Could telecom stock become the new utilities for income-oriented investors? asks Jack Bowers, editor of Fidelity Monitor & Insight.

It’s getting cheaper and easier for businesses and households to make their own electricity—an evolving situation that may eventually cause demand for utility power to slip into permanent decline, eventually making it more difficult for electric utilities to grow their dividends.

Fortunately, for those who prefer a durable source of stock dividends, the telecommunications sector is beckoning.

It’s been a rough road over the last decade, but the carriers appear to be successfully navigating the transition from landlines and talk time to wireless data. Revenue from data plans is now offsetting declines in other areas.

Furthermore, by moving away from contracts, and by financing cell phone purchases outside of the normal monthly wireless bill, consumers appear more receptive to taking on the cost of a smartphone data plan.

The upshot is that, despite the high capital costs of keeping up with surging data demand, telecom dividends appear to have more room to grow as tablets and smartphones displace desktop PCs in the coming decade.

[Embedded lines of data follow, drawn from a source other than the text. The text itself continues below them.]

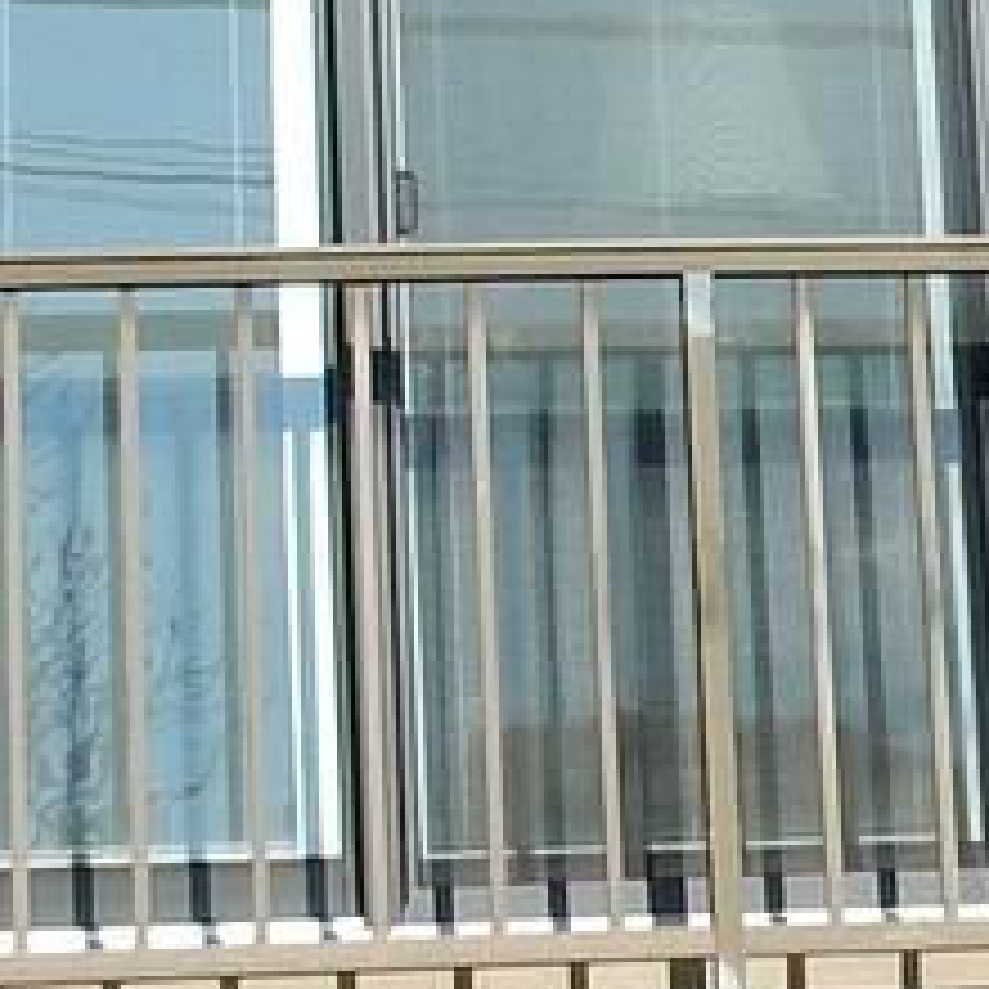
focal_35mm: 206
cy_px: -274
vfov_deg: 8.4
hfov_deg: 8.4
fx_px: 6659
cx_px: 1110
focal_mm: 4.5
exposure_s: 1/800
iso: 125
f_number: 3.7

Will there ever be any low-cost competition for wireless data? Free Wi-Fi is already available at many fixed locations. But it doesn’t work when you are on the move, and there are often complications obtaining passwords, and problems getting it to work with mobile devices.

The wireless carriers have invested a huge amount of money creating a convenient system that works in most domestic locations. Once they solve their data congestion problems it will be all but impossible for a new competitor to deliver a similar service at a lower price.

Those cell towers may not look like transmission lines, but from the standpoint of a business model, they appear equally robust.

Bottom line, dividends from the telecom sector may ultimately prove to be a better bet than those from electric utilities.

To that end, this month we have upgraded Fidelity Select Telecommunications (US:FSTCX), Fidelity VIP Telecommunications (US:VFTELIV), and Fidelity MSCI Telecommunications Services ETF (US:FCOM) to a Buy rating.